Tuesday 2 February 2010

T-Shirtz n' ting

If you were cursed with an XY chromosome formation in the womb, then you’re fucked when it comes to fashion. Girls, your splendid array of halternecks, juliette sleeves and tapered hems leave me seething with rage. You hog the fashion smorgasbord and leave boys with nothing but discarded remains. As far as our torso’s go, we can choose between T-shirt and shirt. That’s it. You all sicken me.

Given our limited options, design is everything. So here are the T-shirts most likely to amplify your personal brand in 2010.

GENRE-CORE



Christian-blip, fish n glitch, shoe-rave – all legitimate trends for the discerning twenty-tensy music consumer. But how to let people know exactly what you’re buzzing on without looking like one of those fold up n’ draw three-people-draw-three sections-of-a-man-game? Enter Hipster Runoff to pull you out of this puddle of discontent. From Sufjan-house to Pitchforkcore, it’s all there. In any relevant dive-bar you won’t even need to open your mouth to let people know you’re surfing on the crest of an epic cultural wave.

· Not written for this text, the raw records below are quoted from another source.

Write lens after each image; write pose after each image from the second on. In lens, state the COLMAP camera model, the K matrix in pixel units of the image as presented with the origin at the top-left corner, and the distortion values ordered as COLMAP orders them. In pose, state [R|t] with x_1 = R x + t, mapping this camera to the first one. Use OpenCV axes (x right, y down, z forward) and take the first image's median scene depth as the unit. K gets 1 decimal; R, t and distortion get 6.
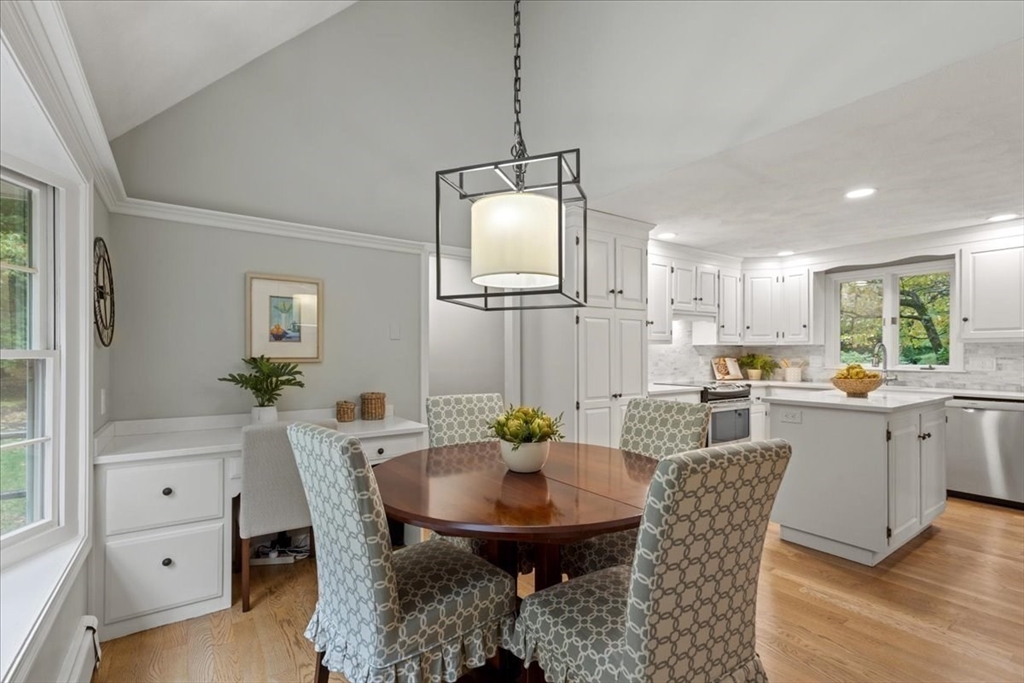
lens RADIAL K [[463.7, 0, 509.7], [0, 463.7, 351.9], [0, 0, 1]] dist [0.002088, -0.000507]
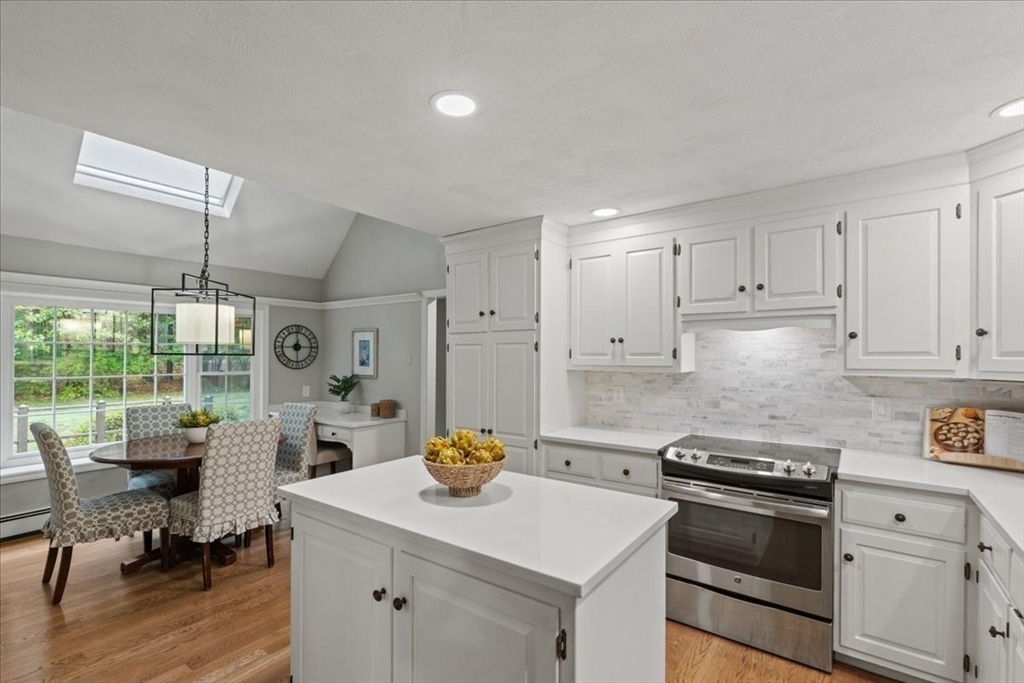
lens RADIAL K [[463.7, 0, 509.7], [0, 463.7, 351.9], [0, 0, 1]] dist [0.002088, -0.000507]
pose [[0.324652, -0.005501, -0.945818, 0.779163], [0.000739, 0.999984, -0.005562, -0.037134], [0.945833, 0.001107, 0.324651, 0.545122]]
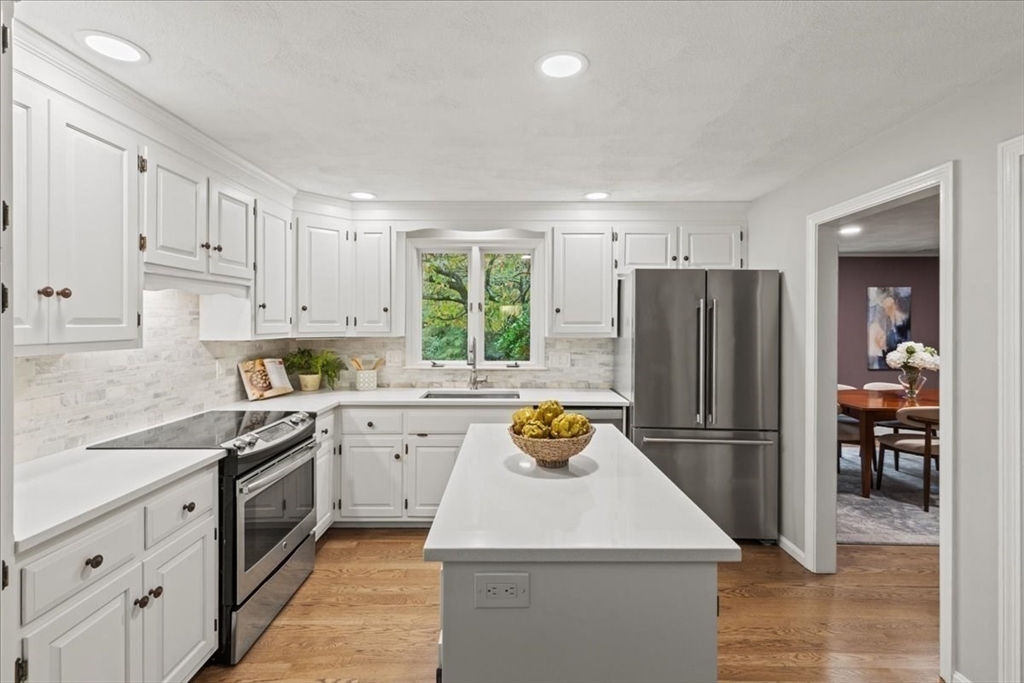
lens RADIAL K [[462.9, 0, 507.8], [0, 462.9, 324.7], [0, 0, 1]] dist [-0.000211, -0.000136]
pose [[0.579085, -0.000934, 0.815266, 0.188869], [-0.004398, 0.999981, 0.004270, -0.037228], [-0.815255, -0.006058, 0.579070, 0.463453]]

As the above diagram shows, in 2010, ambiguity is out. Increasingly shorter attention spans are going to lead to a new-wave of litero-style. Look out for Blogrizovic's new snow-boots featuring a constantly updating ‘last.fm most played’ list embossed on the sole. If you’re gonna leave a footprint, at least make it say something about you.

TWEECORE



If you’re going to sit cross-legged in the corner of a bar reading Hunter S Thompson on a beautiful Sunday afternoon, this is the T-shirt to do it in. Within days you’ll have the entire shy-girl-in-cute-plaid-shirt market covered. You’ve got a subtle yet intelligent sense of humour, you enjoy cups of tea, and the last thing you want is to have your heart-broken. Just remember to delete your internet history often and you’ll be fine.

AUTHENTOCORE




When it comes to band T-shirts there’s a definite cool-hierarchy. At the bottom you’ve got your mis-shapen Kasabian T-shirt written in the wrong font and bought from a Kosovan refugee outside the 02 Academy.

Slightly higher up but still not acceptable are Ramones/Sonic Youth/The Clash T-shirts bought from Topman. By wearing these you’re kind of a walking metaphysical paradox, violently negating any sort of kudos you may have had to the point where you actually cancel out your own existence. All that’ll be left is a gloopy patch of VO5 BedHead Clay where you once stood. That’s no way to live your life.

Striding to the top of the pile are authentic vintage band T-shirts that you secured via the three beautiful words we know as ‘Buy It Now.’ Mmmm, Michael Jackson original 1982 Bad Tour Shirt, Oooooh 1987 Genesis Invisible Touch LP Cover Shirt. Content is irrelevant here. You reached beyond the High Street, and the rewards and yours and yours alone.

WTF-CORE



Classic T-shirt syllogism passed down from the Greeks tells us the following:

Supposition A - Plain White T-Shirts are uninteresting.

Supposition B -You are wearing a plain white T-Shirt

Ergo: You are uninteresting

(Dionysius et al; forthcoming)

So let’s reverse this statement and extrapolate to its opposing parallax:

Supposition A – You are wearing a T-shirt displaying the illustrated face of an elder lion, proud, hirsute, staring intently through thick-rimmed NHS prescription lenses, quietly contemplating whether contact lenses are adaptable into his daily routine.

Supposition B – “WTF even is that? Hey *insert name of girl who previously assumed you were the University Janitor* have you like, seen this? LMAO!

Ergo – You get all the girls you get all the girls.

Chances are any attention you get will strictly be for a limited time only. If you’re wearing this you must come prepared with pre-scripted conversation topics to revert to once the initial hubbub dies down.

xxx

Ps.

Since this blog entered the public domain all of the above T-shirts, ideas and attitudes have ceased to be cool. Be aware that by subscribing to any of the above viewpoints you are essentially selling yourself out. Maybe you should just grow a beard or something.